Как в двух предложениях передать содержание текста о старинных вещах в Даниловском?

> [Текст документа]:
────────────────────

Были среди вещиц и диковинные, например, турецкий казан. Прадед поэта захватил его в Очаковском сражении 1737 года. Казан служил янычарам и общим котлом, и чем-то вроде военно-полевого талисмана. Потерять его означало потерять воинскую честь. А теперь даниловские девки нагревали в “талисмане” воду в бане для мытья и стирки. Некоторые из предметов разобрали, отселяясь от отца, сёстры Варвара и Александра, когда тот повторно женился. Что-то ушло в приданое старшей Анне, венчанной здесь же, в Даниловском, с помещиком Абрамом Гревенсом. А часть вещей составила обстановку Даниловского уже в новое время – например, небольшой лакированный ящик, прозванный дворовыми “гробиком”. В нём лежала “чёрная нога”, которая, считали они, стучит по ночам на лестнице. В сражении с наполеоновской армией под Кульмом тестю Помпея – Николаю Кривцову – оторвало ногу, и остаток жизни он, действительно, проходил на чёрном голландском протезе. Его дочь Софья, выйдя замуж за Помпея, после смерти отца не пожелала расстаться с протезом, так “нога” оказалась в Даниловском. Возможно, в сознании Помпея она как-то увязывалась со старшим братом Константином – поэт Батюшков участвовал в той же военной кампании, что и Кривцов, хотя не был ранен.

────────────────────

> [Фрагмент набора данных]:
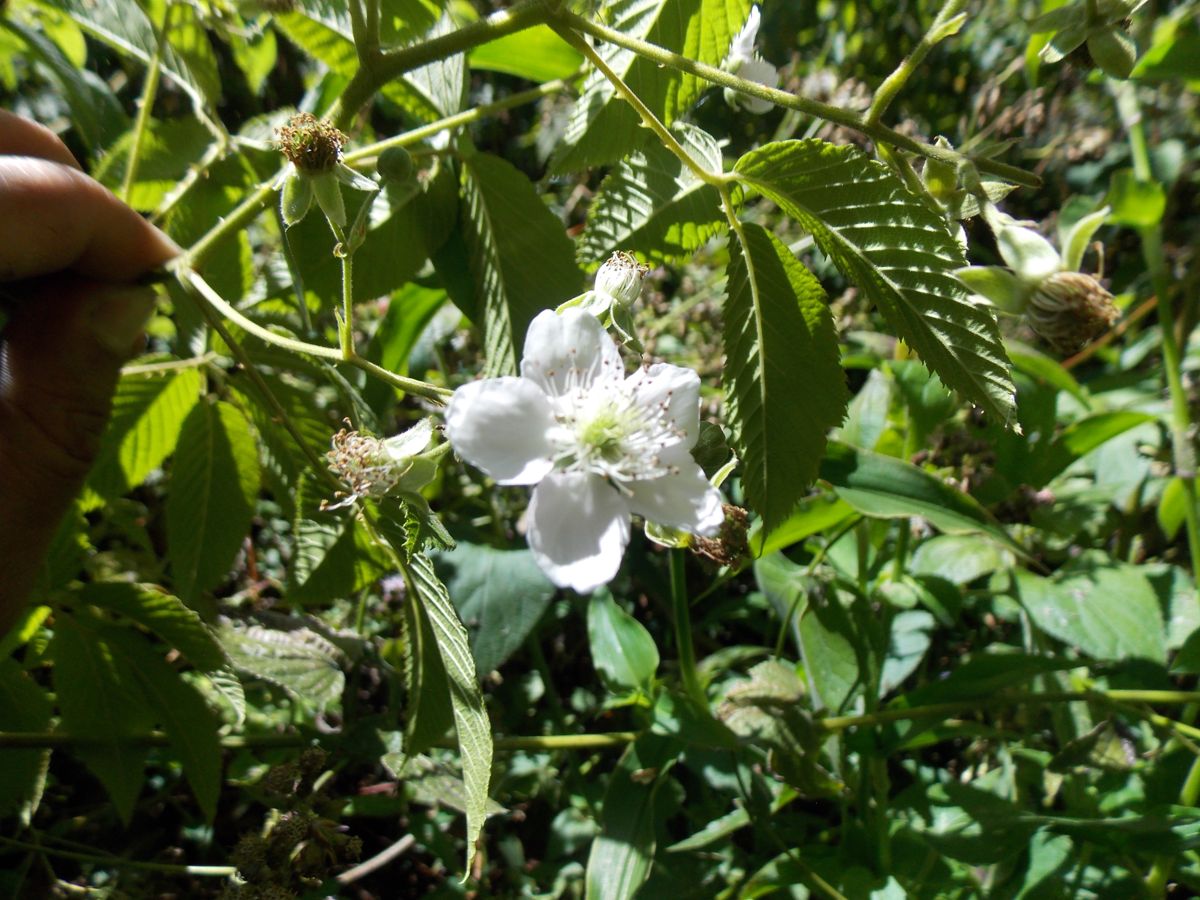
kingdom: Plantae
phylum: Tracheophyta
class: Magnoliopsida
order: Rosales
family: Rosaceae
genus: Rubus
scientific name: Rubus coriifolius
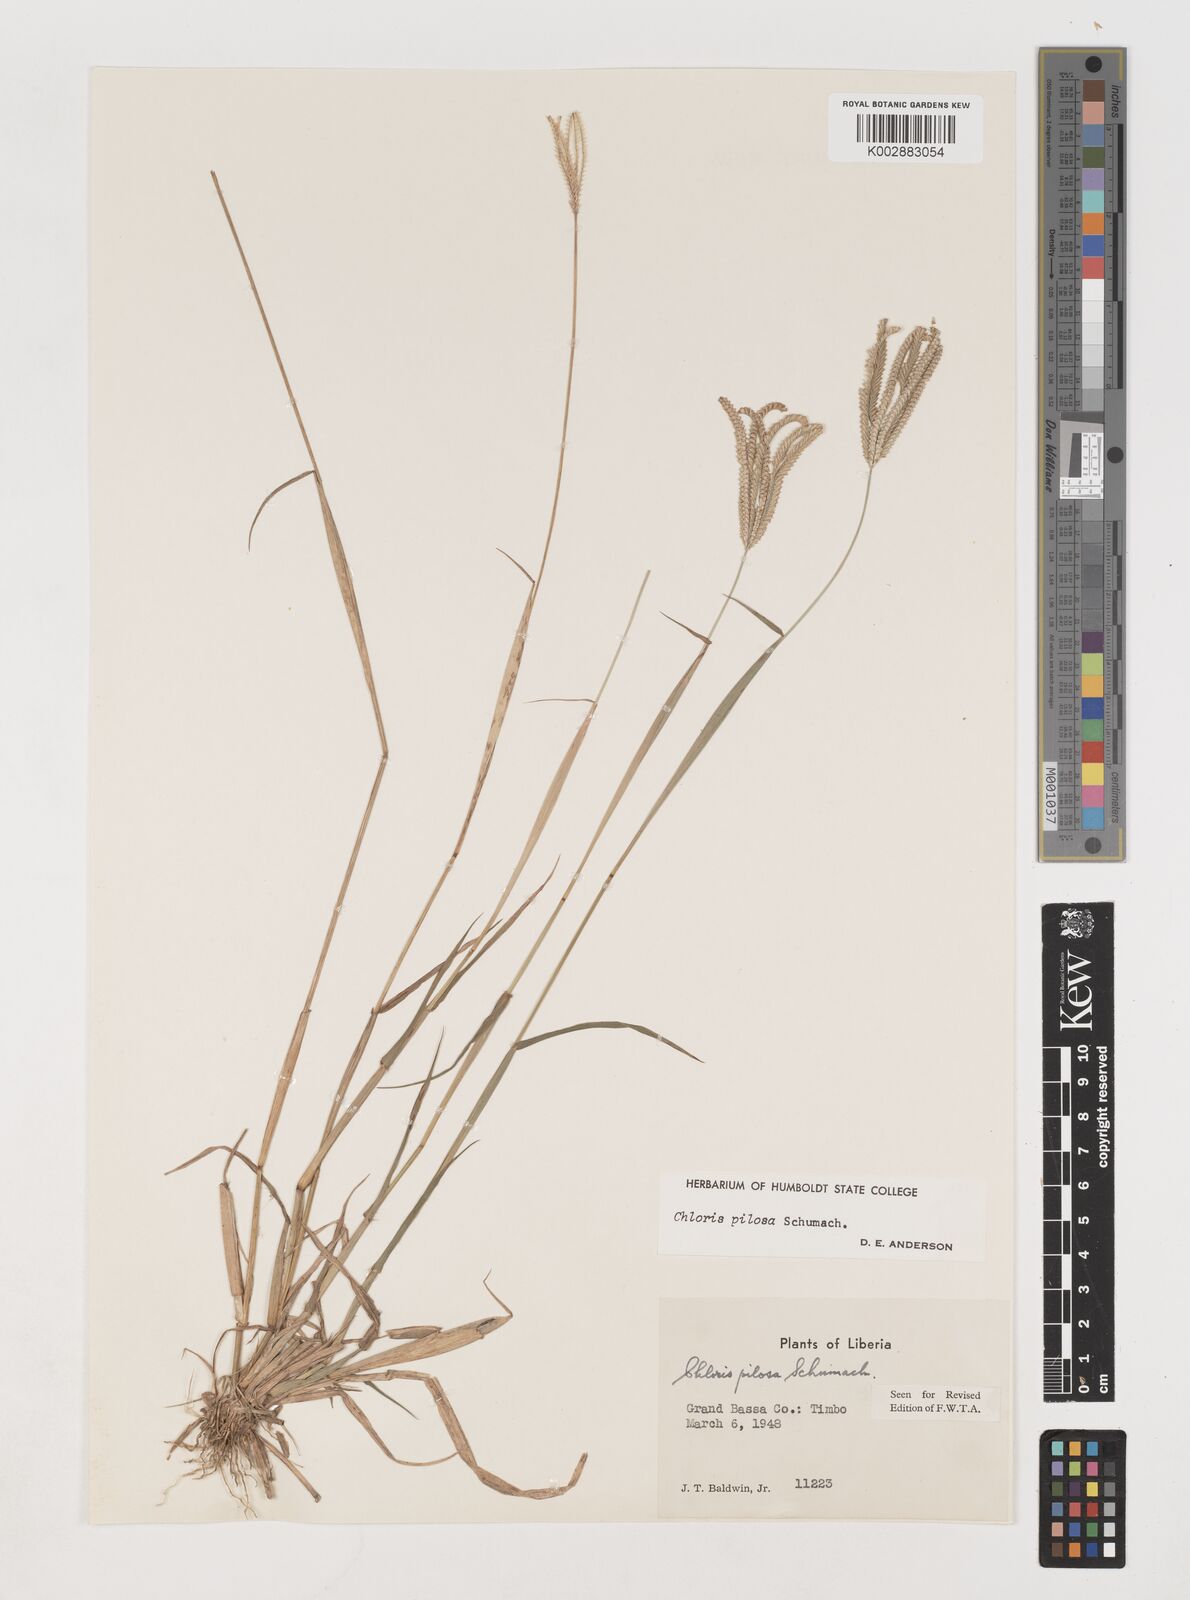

────────────────────

> [Решение задания]: Среди вещей в Даниловском был турецкий казан: прадед поэта захватил его в Очаковском сражении 1737 года, янычарам он служил общим котлом и талисманом, а теперь в нём грели воду в бане. Часть предметов разобрали сёстры Варвара и Александра, что-то ушло в приданое старшей Анне, а в новое время в усадьбе оказалась «чёрная нога»: это протез Николая Кривцова, потерявшего ногу под Кульмом, и его дочь Софья, жена Помпея, не пожелала с ним расстаться после смерти отца.